To do: Starting with the line that contains "locality: Eastern Asia." and going on through the line that contains "family: Dictyotaceae", render the lines of the rows below as a Markdown table with the columns Row and Line, numbering each line and leaving out blank lines.

Supplied material:

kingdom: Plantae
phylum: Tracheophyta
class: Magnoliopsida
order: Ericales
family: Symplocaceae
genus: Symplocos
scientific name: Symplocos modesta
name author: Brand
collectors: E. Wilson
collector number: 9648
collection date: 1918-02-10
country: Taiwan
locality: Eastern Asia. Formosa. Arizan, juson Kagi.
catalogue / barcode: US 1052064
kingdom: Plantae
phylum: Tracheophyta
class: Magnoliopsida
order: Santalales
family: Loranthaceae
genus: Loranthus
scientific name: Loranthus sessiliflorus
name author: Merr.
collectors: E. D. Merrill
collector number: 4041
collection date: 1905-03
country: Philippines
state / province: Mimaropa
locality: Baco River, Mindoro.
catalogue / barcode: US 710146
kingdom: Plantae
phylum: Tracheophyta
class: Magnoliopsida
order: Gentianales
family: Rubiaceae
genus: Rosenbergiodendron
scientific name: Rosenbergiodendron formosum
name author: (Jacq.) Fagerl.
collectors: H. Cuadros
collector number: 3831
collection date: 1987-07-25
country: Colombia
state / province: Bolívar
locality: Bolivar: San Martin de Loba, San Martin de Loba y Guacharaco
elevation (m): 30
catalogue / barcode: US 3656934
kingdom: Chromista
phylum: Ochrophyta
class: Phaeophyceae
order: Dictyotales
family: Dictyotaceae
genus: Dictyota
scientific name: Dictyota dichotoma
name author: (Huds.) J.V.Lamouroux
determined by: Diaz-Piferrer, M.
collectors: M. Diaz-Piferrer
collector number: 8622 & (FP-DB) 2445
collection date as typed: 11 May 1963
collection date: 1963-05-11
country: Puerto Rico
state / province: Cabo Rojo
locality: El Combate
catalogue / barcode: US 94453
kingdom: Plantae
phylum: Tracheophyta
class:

Answer to the exercise:
| Row | Line |
|---|---|
| 1 | locality: Eastern Asia. Formosa. Arizan, juson Kagi. |
| 2 | catalogue / barcode: US 1052064 |
| 3 | kingdom: Plantae |
| 4 | phylum: Tracheophyta |
| 5 | class: Magnoliopsida |
| 6 | order: Santalales |
| 7 | family: Loranthaceae |
| 8 | genus: Loranthus |
| 9 | scientific name: Loranthus sessiliflorus |
| 10 | name author: Merr. |
| 11 | collectors: E. D. Merrill |
| 12 | collector number: 4041 |
| 13 | collection date: 1905-03 |
| 14 | country: Philippines |
| 15 | state / province: Mimaropa |
| 16 | locality: Baco River, Mindoro. |
| 17 | catalogue / barcode: US 710146 |
| 18 | kingdom: Plantae |
| 19 | phylum: Tracheophyta |
| 20 | class: Magnoliopsida |
| 21 | order: Gentianales |
| 22 | family: Rubiaceae |
| 23 | genus: Rosenbergiodendron |
| 24 | scientific name: Rosenbergiodendron formosum |
| 25 | name author: (Jacq.) Fagerl. |
| 26 | collectors: H. Cuadros |
| 27 | collector number: 3831 |
| 28 | collection date: 1987-07-25 |
| 29 | country: Colombia |
| 30 | state / province: Bolívar |
| 31 | locality: Bolivar: San Martin de Loba, San Martin de Loba y Guacharaco |
| 32 | elevation (m): 30 |
| 33 | catalogue / barcode: US 3656934 |
| 34 | kingdom: Chromista |
| 35 | phylum: Ochrophyta |
| 36 | class: Phaeophyceae |
| 37 | order: Dictyotales |
| 38 | family: Dictyotaceae |